(DATA RECORDS)

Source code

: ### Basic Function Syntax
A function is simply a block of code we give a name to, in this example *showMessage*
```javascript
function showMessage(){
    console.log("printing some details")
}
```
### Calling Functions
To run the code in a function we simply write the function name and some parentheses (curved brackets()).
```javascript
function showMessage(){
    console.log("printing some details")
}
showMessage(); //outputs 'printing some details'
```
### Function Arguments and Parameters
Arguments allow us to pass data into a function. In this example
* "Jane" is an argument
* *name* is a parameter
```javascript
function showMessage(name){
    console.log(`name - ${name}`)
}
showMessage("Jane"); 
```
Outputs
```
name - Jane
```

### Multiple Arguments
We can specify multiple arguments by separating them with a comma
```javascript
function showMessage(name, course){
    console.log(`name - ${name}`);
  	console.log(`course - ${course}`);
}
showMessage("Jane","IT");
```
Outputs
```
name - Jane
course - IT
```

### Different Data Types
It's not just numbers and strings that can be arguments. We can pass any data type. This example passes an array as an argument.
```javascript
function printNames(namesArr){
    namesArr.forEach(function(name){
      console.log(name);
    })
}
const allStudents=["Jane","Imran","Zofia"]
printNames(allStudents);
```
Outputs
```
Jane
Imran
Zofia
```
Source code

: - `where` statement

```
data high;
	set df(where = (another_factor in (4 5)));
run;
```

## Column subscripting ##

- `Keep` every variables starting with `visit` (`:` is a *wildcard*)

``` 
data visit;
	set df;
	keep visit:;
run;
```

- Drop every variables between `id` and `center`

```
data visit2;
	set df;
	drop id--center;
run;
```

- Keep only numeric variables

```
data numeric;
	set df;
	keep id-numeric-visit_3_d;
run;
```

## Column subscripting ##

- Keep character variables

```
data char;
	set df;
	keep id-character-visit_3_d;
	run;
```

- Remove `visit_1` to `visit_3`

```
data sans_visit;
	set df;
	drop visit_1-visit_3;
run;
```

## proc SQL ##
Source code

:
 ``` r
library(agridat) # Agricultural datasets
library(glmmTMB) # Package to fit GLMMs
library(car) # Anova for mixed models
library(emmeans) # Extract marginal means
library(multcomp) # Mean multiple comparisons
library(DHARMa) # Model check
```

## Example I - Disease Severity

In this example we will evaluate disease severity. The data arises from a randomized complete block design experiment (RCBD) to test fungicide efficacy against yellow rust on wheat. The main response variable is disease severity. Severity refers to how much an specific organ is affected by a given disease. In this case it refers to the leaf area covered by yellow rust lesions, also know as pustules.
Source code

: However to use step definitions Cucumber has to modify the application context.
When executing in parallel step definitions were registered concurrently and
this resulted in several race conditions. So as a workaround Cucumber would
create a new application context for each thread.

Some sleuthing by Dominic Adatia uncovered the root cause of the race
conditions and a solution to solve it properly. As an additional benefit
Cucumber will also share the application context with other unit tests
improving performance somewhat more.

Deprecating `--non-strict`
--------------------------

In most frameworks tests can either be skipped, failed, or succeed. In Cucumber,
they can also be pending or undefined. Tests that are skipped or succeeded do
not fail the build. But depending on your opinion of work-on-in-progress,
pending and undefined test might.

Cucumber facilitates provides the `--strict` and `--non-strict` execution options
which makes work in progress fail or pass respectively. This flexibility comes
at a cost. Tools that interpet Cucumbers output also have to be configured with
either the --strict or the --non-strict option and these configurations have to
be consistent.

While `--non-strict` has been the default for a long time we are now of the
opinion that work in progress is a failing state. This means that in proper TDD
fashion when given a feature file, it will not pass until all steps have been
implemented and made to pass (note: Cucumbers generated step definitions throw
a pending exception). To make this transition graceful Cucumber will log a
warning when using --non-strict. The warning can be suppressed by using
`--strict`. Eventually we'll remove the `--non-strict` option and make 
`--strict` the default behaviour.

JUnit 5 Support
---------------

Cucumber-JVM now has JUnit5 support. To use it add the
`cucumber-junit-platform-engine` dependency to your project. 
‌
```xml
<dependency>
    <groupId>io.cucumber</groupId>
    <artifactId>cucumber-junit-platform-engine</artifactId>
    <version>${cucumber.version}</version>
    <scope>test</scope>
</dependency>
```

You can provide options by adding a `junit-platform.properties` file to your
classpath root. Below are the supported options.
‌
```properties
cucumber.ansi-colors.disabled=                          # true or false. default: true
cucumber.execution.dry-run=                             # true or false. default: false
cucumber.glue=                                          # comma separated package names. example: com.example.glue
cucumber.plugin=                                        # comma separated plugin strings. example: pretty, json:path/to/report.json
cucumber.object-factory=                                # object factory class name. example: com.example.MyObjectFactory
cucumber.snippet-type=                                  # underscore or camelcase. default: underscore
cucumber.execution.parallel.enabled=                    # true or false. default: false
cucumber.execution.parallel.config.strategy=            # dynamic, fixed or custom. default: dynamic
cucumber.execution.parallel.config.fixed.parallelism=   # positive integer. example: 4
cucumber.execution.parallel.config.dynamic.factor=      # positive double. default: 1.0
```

(End DATA RECORDS)

REQUIREMENT
The lines you return should be those above that contain the word "simply", every one of them.

SOLUTION FOR THIS PROBLEM
A function is simply a block of code we give a name to, in this example *showMessage*
To run the code in a function we simply write the function name and some parentheses (curved brackets()).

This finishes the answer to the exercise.